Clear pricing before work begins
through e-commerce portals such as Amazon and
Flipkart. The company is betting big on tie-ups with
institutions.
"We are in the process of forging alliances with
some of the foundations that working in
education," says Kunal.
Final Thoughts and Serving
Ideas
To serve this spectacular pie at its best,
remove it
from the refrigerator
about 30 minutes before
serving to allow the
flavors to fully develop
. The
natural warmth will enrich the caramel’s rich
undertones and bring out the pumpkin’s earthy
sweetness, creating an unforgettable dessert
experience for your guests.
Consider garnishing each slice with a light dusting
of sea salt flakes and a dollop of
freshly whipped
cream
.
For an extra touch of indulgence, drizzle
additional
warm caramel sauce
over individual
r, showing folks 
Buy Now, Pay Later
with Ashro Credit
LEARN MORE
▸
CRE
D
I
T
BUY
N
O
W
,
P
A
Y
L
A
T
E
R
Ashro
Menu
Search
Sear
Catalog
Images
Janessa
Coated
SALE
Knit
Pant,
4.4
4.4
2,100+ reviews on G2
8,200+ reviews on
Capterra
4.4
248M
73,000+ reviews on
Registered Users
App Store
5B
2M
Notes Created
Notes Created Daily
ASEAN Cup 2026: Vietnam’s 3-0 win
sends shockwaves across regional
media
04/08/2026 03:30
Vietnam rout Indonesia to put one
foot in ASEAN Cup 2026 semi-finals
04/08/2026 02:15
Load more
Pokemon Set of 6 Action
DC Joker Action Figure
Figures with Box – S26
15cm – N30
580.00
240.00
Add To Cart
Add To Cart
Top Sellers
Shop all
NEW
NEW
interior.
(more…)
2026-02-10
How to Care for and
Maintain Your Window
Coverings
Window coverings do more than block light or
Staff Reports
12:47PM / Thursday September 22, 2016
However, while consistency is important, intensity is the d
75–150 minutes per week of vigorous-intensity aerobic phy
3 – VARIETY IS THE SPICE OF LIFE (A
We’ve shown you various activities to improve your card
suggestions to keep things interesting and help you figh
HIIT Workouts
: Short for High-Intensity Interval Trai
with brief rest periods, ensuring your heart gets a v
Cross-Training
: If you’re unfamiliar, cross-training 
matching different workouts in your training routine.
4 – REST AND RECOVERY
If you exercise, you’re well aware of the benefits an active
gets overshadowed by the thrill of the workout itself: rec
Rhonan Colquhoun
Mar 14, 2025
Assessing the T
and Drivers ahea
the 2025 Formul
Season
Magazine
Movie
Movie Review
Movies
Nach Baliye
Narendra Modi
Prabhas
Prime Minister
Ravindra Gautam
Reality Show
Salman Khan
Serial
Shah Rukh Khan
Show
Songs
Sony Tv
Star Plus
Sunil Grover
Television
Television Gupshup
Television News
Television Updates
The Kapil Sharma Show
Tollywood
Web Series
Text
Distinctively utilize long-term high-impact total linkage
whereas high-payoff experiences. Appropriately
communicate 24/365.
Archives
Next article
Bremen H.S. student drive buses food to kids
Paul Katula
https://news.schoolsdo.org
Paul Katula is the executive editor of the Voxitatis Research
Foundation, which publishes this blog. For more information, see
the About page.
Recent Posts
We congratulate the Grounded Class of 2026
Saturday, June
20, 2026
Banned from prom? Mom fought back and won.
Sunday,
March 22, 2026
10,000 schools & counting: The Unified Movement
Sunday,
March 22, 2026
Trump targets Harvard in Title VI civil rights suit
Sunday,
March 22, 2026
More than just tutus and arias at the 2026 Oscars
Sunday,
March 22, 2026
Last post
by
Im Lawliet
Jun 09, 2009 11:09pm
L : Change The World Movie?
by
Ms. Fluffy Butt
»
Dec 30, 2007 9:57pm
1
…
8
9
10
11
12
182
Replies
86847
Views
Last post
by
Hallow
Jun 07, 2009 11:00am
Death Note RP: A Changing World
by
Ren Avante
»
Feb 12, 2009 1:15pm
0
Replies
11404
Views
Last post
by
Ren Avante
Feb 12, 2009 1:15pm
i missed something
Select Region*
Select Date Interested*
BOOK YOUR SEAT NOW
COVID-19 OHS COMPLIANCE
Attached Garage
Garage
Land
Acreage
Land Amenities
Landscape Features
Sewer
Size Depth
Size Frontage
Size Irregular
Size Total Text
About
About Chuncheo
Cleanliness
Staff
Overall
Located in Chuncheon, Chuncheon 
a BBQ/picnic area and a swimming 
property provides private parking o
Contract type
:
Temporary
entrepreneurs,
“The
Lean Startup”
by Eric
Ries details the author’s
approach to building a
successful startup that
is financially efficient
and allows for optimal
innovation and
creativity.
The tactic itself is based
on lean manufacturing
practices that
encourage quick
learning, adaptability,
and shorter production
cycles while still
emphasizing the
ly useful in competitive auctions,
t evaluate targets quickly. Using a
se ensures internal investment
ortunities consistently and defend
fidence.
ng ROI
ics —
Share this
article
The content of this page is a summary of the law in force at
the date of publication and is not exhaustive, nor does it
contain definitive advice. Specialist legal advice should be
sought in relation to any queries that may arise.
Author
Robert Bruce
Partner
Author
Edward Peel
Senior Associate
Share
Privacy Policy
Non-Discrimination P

_ _ _ _ _ _ _

• Task instructions:
Tell how many lines above contain the word "Vietnam". Nothing but the number is needed.

• Exercise output:
2